**RECORDED INFORMATION:**
================

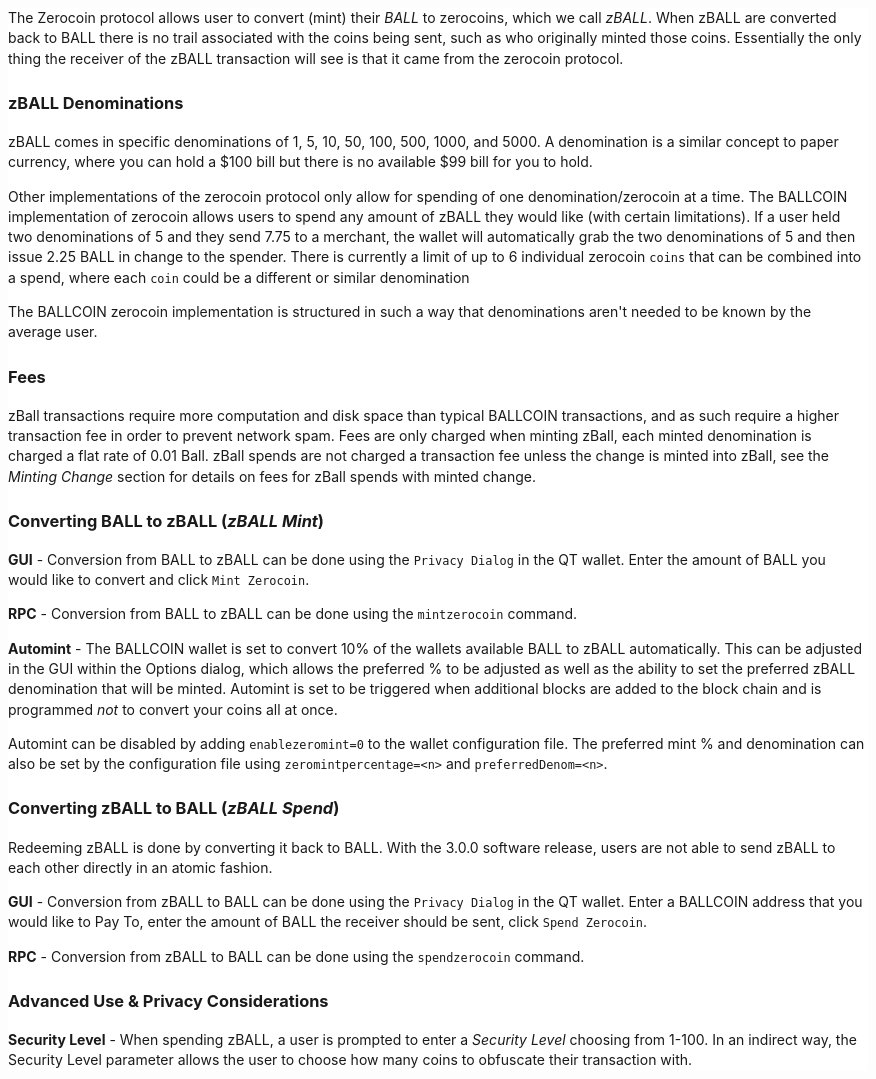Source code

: The Zerocoin protocol allows user to convert (mint) their *BALL* to zerocoins, which we call *zBALL*. When zBALL are converted back to BALL there is no trail associated with the coins being sent, such as who originally minted those coins. Essentially the only thing the receiver of the zBALL transaction will see is that it came from the zerocoin protocol.

### zBALL Denominations
zBALL comes in specific denominations of 1, 5, 10, 50, 100, 500, 1000, and 5000. A denomination is a similar concept to paper currency, where you can hold a $100 bill but there is no available $99 bill for you to hold.

Other implementations of the zerocoin protocol only allow for spending of one denomination/zerocoin at a time. The BALLCOIN implementation of zerocoin allows users to spend any amount of zBALL they would like (with certain limitations). If a user held two denominations of 5 and they send 7.75 to a merchant, the wallet will automatically grab the two denominations of 5 and then issue 2.25 BALL in change to the spender. There is currently a limit of up to 6 individual zerocoin `coins` that can be combined into a spend, where each `coin` could be a different or similar denomination

The BALLCOIN zerocoin implementation is structured in such a way that denominations aren't needed to be known by the average user.

### Fees
zBall transactions require more computation and disk space than typical BALLCOIN transactions, and as such require a higher transaction fee in order to prevent network spam. Fees are only charged when minting zBall, each minted denomination is charged a flat rate of 0.01 Ball. zBall spends are not charged a transaction fee unless the change is minted into zBall, see the *Minting Change* section for details on fees for zBall spends with minted change.

### Converting BALL to zBALL (*zBALL Mint*)
**GUI** - Conversion from BALL to zBALL can be done using the `Privacy Dialog` in the QT wallet. Enter the amount of BALL you would like to convert and click `Mint Zerocoin`.

**RPC** - Conversion from BALL to zBALL can be done using the `mintzerocoin` command.

**Automint** - The BALLCOIN wallet is set to convert 10% of the wallets available BALL to zBALL automatically. This can be adjusted in the GUI within the Options dialog, which allows the preferred % to be adjusted as well as the ability to set the preferred zBALL denomination that will be minted. Automint is set to be triggered when additional blocks are added to the block chain and is programmed *not* to convert your coins all at once.

Automint can be disabled by adding `enablezeromint=0` to the wallet configuration file. The preferred mint % and denomination can also be set by the configuration file using `zeromintpercentage=<n>` and `preferredDenom=<n>`.

### Converting zBALL to BALL (*zBALL Spend*)
Redeeming zBALL is done by converting it back to BALL. With the 3.0.0 software release, users are not able to send zBALL to each other directly in an atomic fashion.

**GUI** - Conversion from zBALL to BALL can be done using the `Privacy Dialog` in the QT wallet. Enter a BALLCOIN address that you would like to Pay To, enter the amount of BALL the receiver should be sent, click `Spend Zerocoin`.

**RPC** - Conversion from zBALL to BALL can be done using the `spendzerocoin` command.

### Advanced Use & Privacy Considerations
**Security Level** - When spending zBALL, a user is prompted to enter a *Security Level* choosing from 1-100. In an indirect way, the Security Level parameter allows the user to choose how many coins to obfuscate their transaction with.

================

**ACTIVITY:** Arrange the lines of the listing above as a numbered list, dropping the blank lines and omitting the picture.

**TASK ANSWER:**
1. Source code
2. : The Zerocoin protocol allows user to convert (mint) their *BALL* to zerocoins, which we call *zBALL*. When zBALL are converted back to BALL there is no trail associated with the coins being sent, such as who originally minted those coins. Essentially the only thing the receiver of the zBALL transaction will see is that it came from the zerocoin protocol.
3. ### zBALL Denominations
4. zBALL comes in specific denominations of 1, 5, 10, 50, 100, 500, 1000, and 5000. A denomination is a similar concept to paper currency, where you can hold a $100 bill but there is no available $99 bill for you to hold.
5. Other implementations of the zerocoin protocol only allow for spending of one denomination/zerocoin at a time. The BALLCOIN implementation of zerocoin allows users to spend any amount of zBALL they would like (with certain limitations). If a user held two denominations of 5 and they send 7.75 to a merchant, the wallet will automatically grab the two denominations of 5 and then issue 2.25 BALL in change to the spender. There is currently a limit of up to 6 individual zerocoin `coins` that can be combined into a spend, where each `coin` could be a different or similar denomination
6. The BALLCOIN zerocoin implementation is structured in such a way that denominations aren't needed to be known by the average user.
7. ### Fees
8. zBall transactions require more computation and disk space than typical BALLCOIN transactions, and as such require a higher transaction fee in order to prevent network spam. Fees are only charged when minting zBall, each minted denomination is charged a flat rate of 0.01 Ball. zBall spends are not charged a transaction fee unless the change is minted into zBall, see the *Minting Change* section for details on fees for zBall spends with minted change.
9. ### Converting BALL to zBALL (*zBALL Mint*)
10. **GUI** - Conversion from BALL to zBALL can be done using the `Privacy Dialog` in the QT wallet. Enter the amount of BALL you would like to convert and click `Mint Zerocoin`.
11. **RPC** - Conversion from BALL to zBALL can be done using the `mintzerocoin` command.
12. **Automint** - The BALLCOIN wallet is set to convert 10% of the wallets available BALL to zBALL automatically. This can be adjusted in the GUI within the Options dialog, which allows the preferred % to be adjusted as well as the ability to set the preferred zBALL denomination that will be minted. Automint is set to be triggered when additional blocks are added to the block chain and is programmed *not* to convert your coins all at once.
13. Automint can be disabled by adding `enablezeromint=0` to the wallet configuration file. The preferred mint % and denomination can also be set by the configuration file using `zeromintpercentage=<n>` and `preferredDenom=<n>`.
14. ### Converting zBALL to BALL (*zBALL Spend*)
15. Redeeming zBALL is done by converting it back to BALL. With the 3.0.0 software release, users are not able to send zBALL to each other directly in an atomic fashion.
16. **GUI** - Conversion from zBALL to BALL can be done using the `Privacy Dialog` in the QT wallet. Enter a BALLCOIN address that you would like to Pay To, enter the amount of BALL the receiver should be sent, click `Spend Zerocoin`.
17. **RPC** - Conversion from zBALL to BALL can be done using the `spendzerocoin` command.
18. ### Advanced Use & Privacy Considerations
19. **Security Level** - When spending zBALL, a user is prompted to enter a *Security Level* choosing from 1-100. In an indirect way, the Security Level parameter allows the user to choose how many coins to obfuscate their transaction with.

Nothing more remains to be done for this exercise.